(Stored items)
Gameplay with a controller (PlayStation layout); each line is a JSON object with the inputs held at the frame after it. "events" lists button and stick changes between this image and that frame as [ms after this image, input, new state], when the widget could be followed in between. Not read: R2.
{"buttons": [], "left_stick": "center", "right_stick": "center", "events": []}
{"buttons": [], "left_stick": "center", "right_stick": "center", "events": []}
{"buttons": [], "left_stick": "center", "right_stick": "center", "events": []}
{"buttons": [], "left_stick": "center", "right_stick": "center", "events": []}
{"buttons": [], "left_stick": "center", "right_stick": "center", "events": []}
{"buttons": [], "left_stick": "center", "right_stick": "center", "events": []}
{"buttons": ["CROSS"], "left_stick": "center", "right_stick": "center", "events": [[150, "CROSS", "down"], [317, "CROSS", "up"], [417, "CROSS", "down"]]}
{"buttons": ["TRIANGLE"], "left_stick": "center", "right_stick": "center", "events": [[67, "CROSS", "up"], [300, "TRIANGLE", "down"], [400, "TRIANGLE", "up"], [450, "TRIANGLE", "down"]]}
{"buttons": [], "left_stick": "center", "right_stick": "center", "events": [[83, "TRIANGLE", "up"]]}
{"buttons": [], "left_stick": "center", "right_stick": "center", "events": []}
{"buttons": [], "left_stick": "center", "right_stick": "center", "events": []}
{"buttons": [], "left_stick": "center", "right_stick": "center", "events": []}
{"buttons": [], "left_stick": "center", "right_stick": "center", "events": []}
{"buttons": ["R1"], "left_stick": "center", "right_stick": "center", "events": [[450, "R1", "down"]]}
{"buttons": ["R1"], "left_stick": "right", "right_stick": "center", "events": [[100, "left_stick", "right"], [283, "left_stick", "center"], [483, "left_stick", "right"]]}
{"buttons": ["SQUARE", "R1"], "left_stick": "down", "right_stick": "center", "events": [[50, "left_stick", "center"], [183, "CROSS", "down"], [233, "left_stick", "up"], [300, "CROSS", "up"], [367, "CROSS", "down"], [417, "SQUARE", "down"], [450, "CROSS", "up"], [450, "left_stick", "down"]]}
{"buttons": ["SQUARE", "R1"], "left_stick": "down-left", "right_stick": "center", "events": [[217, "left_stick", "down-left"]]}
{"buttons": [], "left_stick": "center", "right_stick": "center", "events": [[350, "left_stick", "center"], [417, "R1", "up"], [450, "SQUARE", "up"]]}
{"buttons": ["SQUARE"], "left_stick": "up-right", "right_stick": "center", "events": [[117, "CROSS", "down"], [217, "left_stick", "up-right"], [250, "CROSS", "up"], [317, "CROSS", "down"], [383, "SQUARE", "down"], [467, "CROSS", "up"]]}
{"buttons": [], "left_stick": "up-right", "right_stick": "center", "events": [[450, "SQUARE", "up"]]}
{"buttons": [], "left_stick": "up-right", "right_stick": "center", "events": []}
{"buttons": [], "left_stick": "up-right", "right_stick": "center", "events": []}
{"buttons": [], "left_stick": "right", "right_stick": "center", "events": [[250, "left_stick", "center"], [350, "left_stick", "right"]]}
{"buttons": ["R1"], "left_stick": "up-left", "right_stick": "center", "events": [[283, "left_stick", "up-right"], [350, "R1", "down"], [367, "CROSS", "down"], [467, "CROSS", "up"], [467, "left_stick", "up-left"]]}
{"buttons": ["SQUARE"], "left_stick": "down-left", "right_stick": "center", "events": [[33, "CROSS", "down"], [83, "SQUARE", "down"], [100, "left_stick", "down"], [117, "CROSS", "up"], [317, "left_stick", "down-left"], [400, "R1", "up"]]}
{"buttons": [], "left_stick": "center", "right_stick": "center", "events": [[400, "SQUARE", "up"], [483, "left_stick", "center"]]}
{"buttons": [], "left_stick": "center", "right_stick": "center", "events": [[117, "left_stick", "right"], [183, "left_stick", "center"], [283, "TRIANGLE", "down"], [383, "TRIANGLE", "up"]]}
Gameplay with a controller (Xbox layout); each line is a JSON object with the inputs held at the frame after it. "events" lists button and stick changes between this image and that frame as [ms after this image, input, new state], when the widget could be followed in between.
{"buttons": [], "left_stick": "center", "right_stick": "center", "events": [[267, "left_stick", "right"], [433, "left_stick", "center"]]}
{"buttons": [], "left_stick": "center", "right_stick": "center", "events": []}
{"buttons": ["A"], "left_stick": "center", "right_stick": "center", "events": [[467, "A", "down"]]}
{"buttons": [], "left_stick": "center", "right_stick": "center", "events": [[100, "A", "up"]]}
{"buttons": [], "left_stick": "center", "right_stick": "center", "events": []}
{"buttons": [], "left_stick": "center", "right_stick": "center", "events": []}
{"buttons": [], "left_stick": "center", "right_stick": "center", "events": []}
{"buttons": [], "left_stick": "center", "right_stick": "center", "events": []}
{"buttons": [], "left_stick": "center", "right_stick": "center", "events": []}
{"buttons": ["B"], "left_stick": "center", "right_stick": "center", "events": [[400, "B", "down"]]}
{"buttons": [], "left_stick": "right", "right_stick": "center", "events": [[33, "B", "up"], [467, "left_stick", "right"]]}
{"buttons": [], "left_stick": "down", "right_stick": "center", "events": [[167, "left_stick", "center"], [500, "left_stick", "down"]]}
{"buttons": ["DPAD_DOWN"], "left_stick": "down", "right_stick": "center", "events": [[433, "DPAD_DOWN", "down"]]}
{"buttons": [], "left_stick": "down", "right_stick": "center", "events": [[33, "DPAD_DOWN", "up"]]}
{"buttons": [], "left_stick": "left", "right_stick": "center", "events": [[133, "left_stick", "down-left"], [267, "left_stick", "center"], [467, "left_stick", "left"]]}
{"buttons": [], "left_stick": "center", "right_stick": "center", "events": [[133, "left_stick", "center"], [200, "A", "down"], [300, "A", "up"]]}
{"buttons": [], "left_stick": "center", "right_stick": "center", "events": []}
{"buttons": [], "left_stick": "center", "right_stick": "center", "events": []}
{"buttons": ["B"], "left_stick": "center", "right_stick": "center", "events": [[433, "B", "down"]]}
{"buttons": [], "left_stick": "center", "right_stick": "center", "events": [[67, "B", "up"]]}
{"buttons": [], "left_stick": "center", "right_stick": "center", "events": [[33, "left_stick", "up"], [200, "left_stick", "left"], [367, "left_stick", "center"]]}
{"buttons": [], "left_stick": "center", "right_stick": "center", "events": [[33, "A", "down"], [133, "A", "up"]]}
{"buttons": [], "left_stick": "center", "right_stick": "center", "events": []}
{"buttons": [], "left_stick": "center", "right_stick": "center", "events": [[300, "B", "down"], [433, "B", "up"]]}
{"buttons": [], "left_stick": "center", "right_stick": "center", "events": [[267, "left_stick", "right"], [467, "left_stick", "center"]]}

### [Task details]
Give each line of the records above again, unchanged.

### [Result for this task]
Gameplay with a controller (PlayStation layout); each line is a JSON object with the inputs held at the frame after it. "events" lists button and stick changes between this image and that frame as [ms after this image, input, new state], when the widget could be followed in between. Not read: R2.
{"buttons": [], "left_stick": "center", "right_stick": "center", "events": []}
{"buttons": [], "left_stick": "center", "right_stick": "center", "events": []}
{"buttons": [], "left_stick": "center", "right_stick": "center", "events": []}
{"buttons": [], "left_stick": "center", "right_stick": "center", "events": []}
{"buttons": [], "left_stick": "center", "right_stick": "center", "events": []}
{"buttons": [], "left_stick": "center", "right_stick": "center", "events": []}
{"buttons": ["CROSS"], "left_stick": "center", "right_stick": "center", "events": [[150, "CROSS", "down"], [317, "CROSS", "up"], [417, "CROSS", "down"]]}
{"buttons": ["TRIANGLE"], "left_stick": "center", "right_stick": "center", "events": [[67, "CROSS", "up"], [300, "TRIANGLE", "down"], [400, "TRIANGLE", "up"], [450, "TRIANGLE", "down"]]}
{"buttons": [], "left_stick": "center", "right_stick": "center", "events": [[83, "TRIANGLE", "up"]]}
{"buttons": [], "left_stick": "center", "right_stick": "center", "events": []}
{"buttons": [], "left_stick": "center", "right_stick": "center", "events": []}
{"buttons": [], "left_stick": "center", "right_stick": "center", "events": []}
{"buttons": [], "left_stick": "center", "right_stick": "center", "events": []}
{"buttons": ["R1"], "left_stick": "center", "right_stick": "center", "events": [[450, "R1", "down"]]}
{"buttons": ["R1"], "left_stick": "right", "right_stick": "center", "events": [[100, "left_stick", "right"], [283, "left_stick", "center"], [483, "left_stick", "right"]]}
{"buttons": ["SQUARE", "R1"], "left_stick": "down", "right_stick": "center", "events": [[50, "left_stick", "center"], [183, "CROSS", "down"], [233, "left_stick", "up"], [300, "CROSS", "up"], [367, "CROSS", "down"], [417, "SQUARE", "down"], [450, "CROSS", "up"], [450, "left_stick", "down"]]}
{"buttons": ["SQUARE", "R1"], "left_stick": "down-left", "right_stick": "center", "events": [[217, "left_stick", "down-left"]]}
{"buttons": [], "left_stick": "center", "right_stick": "center", "events": [[350, "left_stick", "center"], [417, "R1", "up"], [450, "SQUARE", "up"]]}
{"buttons": ["SQUARE"], "left_stick": "up-right", "right_stick": "center", "events": [[117, "CROSS", "down"], [217, "left_stick", "up-right"], [250, "CROSS", "up"], [317, "CROSS", "down"], [383, "SQUARE", "down"], [467, "CROSS", "up"]]}
{"buttons": [], "left_stick": "up-right", "right_stick": "center", "events": [[450, "SQUARE", "up"]]}
{"buttons": [], "left_stick": "up-right", "right_stick": "center", "events": []}
{"buttons": [], "left_stick": "up-right", "right_stick": "center", "events": []}
{"buttons": [], "left_stick": "right", "right_stick": "center", "events": [[250, "left_stick", "center"], [350, "left_stick", "right"]]}
{"buttons": ["R1"], "left_stick": "up-left", "right_stick": "center", "events": [[283, "left_stick", "up-right"], [350, "R1", "down"], [367, "CROSS", "down"], [467, "CROSS", "up"], [467, "left_stick", "up-left"]]}
{"buttons": ["SQUARE"], "left_stick": "down-left", "right_stick": "center", "events": [[33, "CROSS", "down"], [83, "SQUARE", "down"], [100, "left_stick", "down"], [117, "CROSS", "up"], [317, "left_stick", "down-left"], [400, "R1", "up"]]}
{"buttons": [], "left_stick": "center", "right_stick": "center", "events": [[400, "SQUARE", "up"], [483, "left_stick", "center"]]}
{"buttons": [], "left_stick": "center", "right_stick": "center", "events": [[117, "left_stick", "right"], [183, "left_stick", "center"], [283, "TRIANGLE", "down"], [383, "TRIANGLE", "up"]]}
Gameplay with a controller (Xbox layout); each line is a JSON object with the inputs held at the frame after it. "events" lists button and stick changes between this image and that frame as [ms after this image, input, new state], when the widget could be followed in between.
{"buttons": [], "left_stick": "center", "right_stick": "center", "events": [[267, "left_stick", "right"], [433, "left_stick", "center"]]}
{"buttons": [], "left_stick": "center", "right_stick": "center", "events": []}
{"buttons": ["A"], "left_stick": "center", "right_stick": "center", "events": [[467, "A", "down"]]}
{"buttons": [], "left_stick": "center", "right_stick": "center", "events": [[100, "A", "up"]]}
{"buttons": [], "left_stick": "center", "right_stick": "center", "events": []}
{"buttons": [], "left_stick": "center", "right_stick": "center", "events": []}
{"buttons": [], "left_stick": "center", "right_stick": "center", "events": []}
{"buttons": [], "left_stick": "center", "right_stick": "center", "events": []}
{"buttons": [], "left_stick": "center", "right_stick": "center", "events": []}
{"buttons": ["B"], "left_stick": "center", "right_stick": "center", "events": [[400, "B", "down"]]}
{"buttons": [], "left_stick": "right", "right_stick": "center", "events": [[33, "B", "up"], [467, "left_stick", "right"]]}
{"buttons": [], "left_stick": "down", "right_stick": "center", "events": [[167, "left_stick", "center"], [500, "left_stick", "down"]]}
{"buttons": ["DPAD_DOWN"], "left_stick": "down", "right_stick": "center", "events": [[433, "DPAD_DOWN", "down"]]}
{"buttons": [], "left_stick": "down", "right_stick": "center", "events": [[33, "DPAD_DOWN", "up"]]}
{"buttons": [], "left_stick": "left", "right_stick": "center", "events": [[133, "left_stick", "down-left"], [267, "left_stick", "center"], [467, "left_stick", "left"]]}
{"buttons": [], "left_stick": "center", "right_stick": "center", "events": [[133, "left_stick", "center"], [200, "A", "down"], [300, "A", "up"]]}
{"buttons": [], "left_stick": "center", "right_stick": "center", "events": []}
{"buttons": [], "left_stick": "center", "right_stick": "center", "events": []}
{"buttons": ["B"], "left_stick": "center", "right_stick": "center", "events": [[433, "B", "down"]]}
{"buttons": [], "left_stick": "center", "right_stick": "center", "events": [[67, "B", "up"]]}
{"buttons": [], "left_stick": "center", "right_stick": "center", "events": [[33, "left_stick", "up"], [200, "left_stick", "left"], [367, "left_stick", "center"]]}
{"buttons": [], "left_stick": "center", "right_stick": "center", "events": [[33, "A", "down"], [133, "A", "up"]]}
{"buttons": [], "left_stick": "center", "right_stick": "center", "events": []}
{"buttons": [], "left_stick": "center", "right_stick": "center", "events": [[300, "B", "down"], [433, "B", "up"]]}
{"buttons": [], "left_stick": "center", "right_stick": "center", "events": [[267, "left_stick", "right"], [467, "left_stick", "center"]]}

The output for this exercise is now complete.